• [Ação necessária A]: No texto sobre a hospedagem em Curitiba, qual seria a ocupação dos quartos de hotel da capital em condições normais, segundo os dados de 2010?
• [Ação necessária B]: Explique, com base no texto sobre a hospedagem em Curitiba, por que o time do Guarani antecipou sua volta para Campinas.
• [Ação necessária C]: Dê continuidade ao texto sobre a hospedagem em Curitiba a partir da última frase apresentada.

• [Trecho]:
::::
Torcedor-turista disposto a ver um dos quatro jogos da Copa-2014 em Curitiba não tem o direito de dormir no ponto. O risco de ficar sem-teto, dependendo das partidas que a capital paranaense abrigar, é enorme.
Considerando apenas o movimento médio de visitantes durante o ano, a cidade-sede do Mundial não precisaria de novos leitos, segundo estudo da consultoria HotelInvest. Mas o cenário para o evento da Fifa é diferente calcula-se que até 100 mil forasteiros circulem em dia de jogos.
A ocupação dos quartos de hotel na capital em condições normais seria de 68% (dados de 2010 da pesquisa), porém a razoável folga na oferta de acomodações tem sido facilmente superada nos períodos de maior movimento como se espera no Mundial.
No fim de semana dos dias 12 e 13 de novembro, por exemplo, Curitiba teve ao mesmo tempo o vestibular da Universidade Federal do Paraná (UFPR) e o Congresso Brasileiro de Ginecologia e Obstetrícia. Somando os visitantes para as duas atividades, os 7 mil leitos da cidade foram insuficientes.
O time de futebol do Guarani, que jogava na capital dia 12, antecipou sua volta para Campinas justamente por não ter onde ficar depois de enfrentar o Paraná. A informação foi confirmada pela assessoria de imprensa do Bugre. O Flamengo, que jogou com o Coritiba no dia seguinte, viveu drama semelhante.
"Essa lotação só ocorre em alguns dias de outubro e novembro, quando temos vários congressos e eventos na cidade. No restante do ano, a ocupação dos quartos é baixa. Em junho, para se ter uma ideia, só 30% dos quartos são alugados", defende o presidente da Associação Brasileira da Indústria de Hotéis do Paraná (ABIH-PR), Henrique Lenz César Filho.
::::
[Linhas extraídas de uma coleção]
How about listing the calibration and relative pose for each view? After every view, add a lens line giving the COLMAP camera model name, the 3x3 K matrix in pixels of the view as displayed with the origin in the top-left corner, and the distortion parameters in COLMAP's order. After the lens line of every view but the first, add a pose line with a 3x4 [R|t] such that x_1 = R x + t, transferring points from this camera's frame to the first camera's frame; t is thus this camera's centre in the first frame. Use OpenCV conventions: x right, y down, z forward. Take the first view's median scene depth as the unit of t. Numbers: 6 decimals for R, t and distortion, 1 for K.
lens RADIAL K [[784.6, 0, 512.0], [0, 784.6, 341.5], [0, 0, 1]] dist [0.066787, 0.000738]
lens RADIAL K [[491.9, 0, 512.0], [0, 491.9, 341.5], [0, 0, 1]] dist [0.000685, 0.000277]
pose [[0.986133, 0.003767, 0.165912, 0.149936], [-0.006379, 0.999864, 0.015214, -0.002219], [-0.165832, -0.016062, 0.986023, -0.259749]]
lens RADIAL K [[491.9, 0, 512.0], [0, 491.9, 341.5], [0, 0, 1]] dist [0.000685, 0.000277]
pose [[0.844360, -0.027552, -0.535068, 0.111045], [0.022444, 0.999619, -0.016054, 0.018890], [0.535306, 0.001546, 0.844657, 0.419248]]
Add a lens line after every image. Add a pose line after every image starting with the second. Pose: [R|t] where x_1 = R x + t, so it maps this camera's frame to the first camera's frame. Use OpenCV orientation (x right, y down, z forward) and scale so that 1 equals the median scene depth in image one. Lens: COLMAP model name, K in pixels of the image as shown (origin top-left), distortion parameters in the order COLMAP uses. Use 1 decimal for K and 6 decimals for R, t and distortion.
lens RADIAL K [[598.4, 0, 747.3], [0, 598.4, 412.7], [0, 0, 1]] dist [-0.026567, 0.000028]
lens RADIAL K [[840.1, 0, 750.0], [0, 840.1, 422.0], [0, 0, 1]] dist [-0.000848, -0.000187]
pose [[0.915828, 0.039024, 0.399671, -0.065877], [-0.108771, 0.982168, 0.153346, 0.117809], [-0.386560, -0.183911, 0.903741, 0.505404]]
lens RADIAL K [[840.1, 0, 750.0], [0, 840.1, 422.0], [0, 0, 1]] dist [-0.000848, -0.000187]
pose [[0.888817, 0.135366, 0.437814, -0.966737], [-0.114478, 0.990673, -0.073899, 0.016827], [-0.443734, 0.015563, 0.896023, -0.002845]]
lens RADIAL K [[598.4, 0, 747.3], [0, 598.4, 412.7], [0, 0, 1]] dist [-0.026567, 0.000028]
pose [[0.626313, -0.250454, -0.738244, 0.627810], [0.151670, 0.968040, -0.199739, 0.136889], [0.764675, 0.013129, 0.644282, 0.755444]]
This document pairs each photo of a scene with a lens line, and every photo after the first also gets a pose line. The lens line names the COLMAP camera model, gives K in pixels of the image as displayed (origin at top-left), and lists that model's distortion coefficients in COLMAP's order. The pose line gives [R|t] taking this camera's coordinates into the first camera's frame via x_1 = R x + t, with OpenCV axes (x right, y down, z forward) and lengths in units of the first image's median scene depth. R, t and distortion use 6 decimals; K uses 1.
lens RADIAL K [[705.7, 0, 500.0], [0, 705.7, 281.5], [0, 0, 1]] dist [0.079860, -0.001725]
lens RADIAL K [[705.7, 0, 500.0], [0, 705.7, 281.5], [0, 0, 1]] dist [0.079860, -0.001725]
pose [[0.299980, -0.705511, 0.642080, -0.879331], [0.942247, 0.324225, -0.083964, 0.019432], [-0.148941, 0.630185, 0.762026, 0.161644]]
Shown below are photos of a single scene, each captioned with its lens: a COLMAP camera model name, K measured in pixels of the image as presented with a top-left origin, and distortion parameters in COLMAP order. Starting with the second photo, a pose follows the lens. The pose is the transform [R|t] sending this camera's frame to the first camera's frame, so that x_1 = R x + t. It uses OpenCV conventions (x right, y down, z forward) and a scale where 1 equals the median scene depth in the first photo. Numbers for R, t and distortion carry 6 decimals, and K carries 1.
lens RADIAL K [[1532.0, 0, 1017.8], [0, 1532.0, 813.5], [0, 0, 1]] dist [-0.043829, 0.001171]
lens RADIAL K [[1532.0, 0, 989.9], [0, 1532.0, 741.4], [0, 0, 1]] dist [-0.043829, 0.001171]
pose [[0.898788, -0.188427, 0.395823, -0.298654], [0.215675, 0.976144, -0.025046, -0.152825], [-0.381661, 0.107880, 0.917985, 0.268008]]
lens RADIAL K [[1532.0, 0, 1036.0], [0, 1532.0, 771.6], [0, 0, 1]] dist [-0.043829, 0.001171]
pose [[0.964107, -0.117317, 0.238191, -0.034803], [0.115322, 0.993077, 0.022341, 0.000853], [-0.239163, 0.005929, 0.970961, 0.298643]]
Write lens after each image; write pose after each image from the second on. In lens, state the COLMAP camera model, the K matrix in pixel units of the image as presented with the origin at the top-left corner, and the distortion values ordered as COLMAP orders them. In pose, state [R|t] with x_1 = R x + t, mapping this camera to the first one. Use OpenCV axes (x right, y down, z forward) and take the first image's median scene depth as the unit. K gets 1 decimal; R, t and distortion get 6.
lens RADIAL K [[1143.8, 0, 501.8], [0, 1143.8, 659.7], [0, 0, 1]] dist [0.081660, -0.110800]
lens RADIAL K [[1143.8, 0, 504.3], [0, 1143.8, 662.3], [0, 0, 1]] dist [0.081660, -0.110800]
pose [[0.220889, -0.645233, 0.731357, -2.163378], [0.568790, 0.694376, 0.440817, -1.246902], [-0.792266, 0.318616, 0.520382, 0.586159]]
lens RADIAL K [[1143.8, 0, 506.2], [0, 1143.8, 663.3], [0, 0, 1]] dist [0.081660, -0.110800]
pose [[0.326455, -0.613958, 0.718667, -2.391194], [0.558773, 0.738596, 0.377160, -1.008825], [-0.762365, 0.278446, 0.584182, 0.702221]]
::::
• [Sua resposta A]: Seria de 68%.

• [Sua resposta B]: O Guarani antecipou a volta porque não tinha onde ficar depois de enfrentar o Paraná. Naquele fim de semana, o vestibular da UFPR e o Congresso Brasileiro de Ginecologia e Obstetrícia ocorreram ao mesmo tempo, e os 7 mil leitos da cidade foram insuficientes.

• [Sua resposta C]:
Para ele, apesar dos problemas pontuais do setor, é claramente inviável construir e manter novos hotéis, por pura falta de demanda na maior parte do ano.
A opinião é compartilhada pelo presidente da HotelInvest, Diogo Canteras. "Tudo que Curitiba não precisa hoje é voltar a ter uma superoferta de quartos. Acabou de sair desse quadro", afirmou.
O estudo divulgado pela consultoria (3.ª edição do Placar da Hotelaria 2015) indica inclusive que a capital paranaense vive um momento de saudável equilíbrio no setor. Ao lado de São Paulo e Rio, é uma das poucas cidades com baixo risco de excesso de quartos em todas as faixas de preço após o Mundial.
Para 2015, a taxa de ocupação prevista é de 76%. Já Belo Horizonte, uma das subsedes que mais tem investido em novos hotéis, tende a ver uma queda brusca e perigosa para o setor nessa estatística. Da média de 74% dos leitos com hóspedes em 2010, passaria para 52% no ano posterior ao da Copa.
Assim, no entendimento de Canteras, reforçar a estrutura hoteleira em Curitiba causaria mais transtornos desnecessários do que benefícios ao mercado local. "Não haverá problema de hospedagem. Nesse período, tudo para. Não tem salão do automóvel, congressos... Boa parte dos quartos é reservada só para a Copa", complementou.
Um certo pessimismo também contribuiu para a aposta em manter a atual estrutura do setor. Como Curitiba só receberá uma partida de uma seleção cabeça de chave e três de equipes teoricamente menos expressivas, a expectativa de Canteras e César Filho é de movimento apenas regular durante o torneio.
O relativo fracasso do setor no Mundial de 2010 é outro argumento favorável à cautela nos investimentos. "Na África do Sul, o aumento da movimentação na hotelaria foi de apenas 10% em relação ao ano anterior", finaliza Diogo Canteras.